The charger 5000 may include a plurality of power supply charging components 5194 centrally positioned within the housing 5002 along the third airflow pathway 5188, and a fan 5196 within the housing 5002. The fan 5196 may be configured to draw air into the housing 5002 through the set of inlet vents 5172 along the first airflow pathway 5178, along the third airflow pathway 5188 past the plurality of power supply charging components 5194, through the fan 5196, along the second airflow pathway 5186 and forcing the air out of the housing 5002 through the set of outlet vents 5174. The fan 5196 may be configured to draw air from an exterior of the housing 5002 through the inlet vents 5172 into and through the airflow pathways 5178, 5186, 5188 and expel the air to the exterior of the housing 5002 through the outlet vents 5714. The fan 5196 may be configured for drawing air into the housing 5002 of the charger 5000 that is used to produce an air flow for cooling an electronics module having electronic controls for operation of the charger 5000.

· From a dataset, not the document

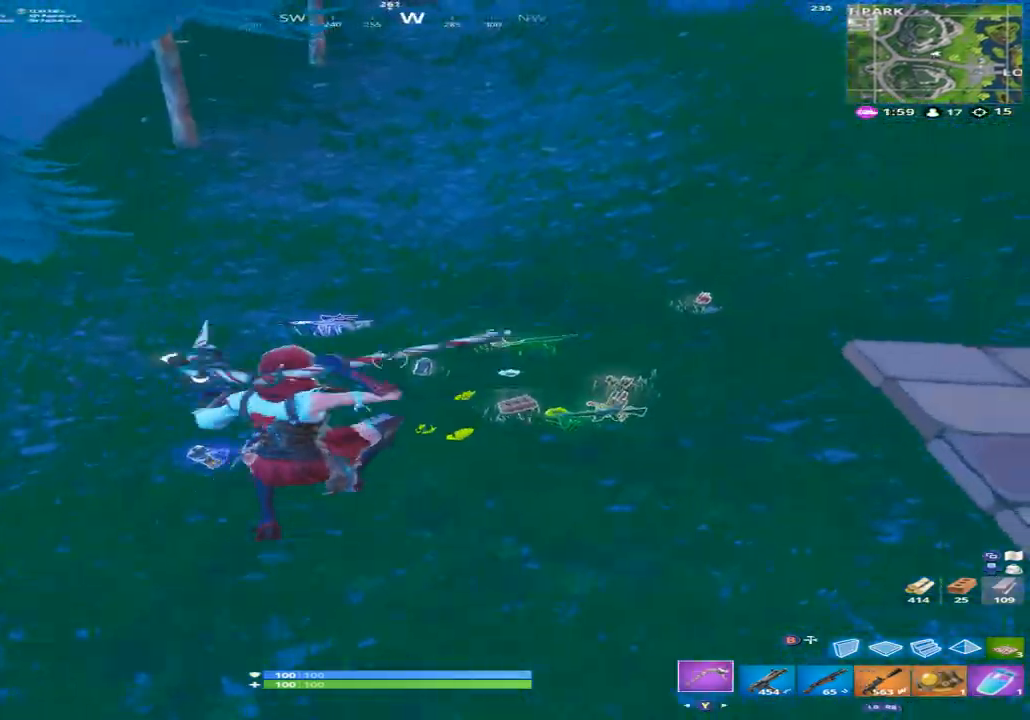
{"buttons": [], "left_stick": "up", "right_stick": "center", "events": [[67, "Y", "up"], [100, "right_stick", "right"], [267, "right_stick", "up-right"], [400, "X", "down"], [467, "X", "up"], [467, "left_stick", "up"], [500, "right_stick", "center"]]}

The first airflow pathway 5178, the second airflow pathway 5186, and the third airflow pathway 5188 form an S-shaped airflow pathway. The fan 5196 is positioned upstream of the first airflow pathway 5178 and the third airflow pathway 5188. The second airflow pathway 5186 is disposed downstream of the fan 5196.

The present patent application and its various embodiments as described above uniquely address the observed, noted and researched findings and improve on the prior and current state of the art systems. The listed products, features and embodiments as described in the present patent application should not be considered as limiting in any way.

Although the present patent application has been described in detail for the purpose of illustration, it is to be understood that such detail is solely for that purpose and that the present patent application is not limited to the disclosed embodiments, but, on the contrary, is intended to cover modifications and equivalent arrangements that are within the spirit and scope of the appended claims. In addition, it is to be understood that the present patent application contemplates that, to the extent possible, one or more features of any embodiment can be combined with one or more features of any other embodiment.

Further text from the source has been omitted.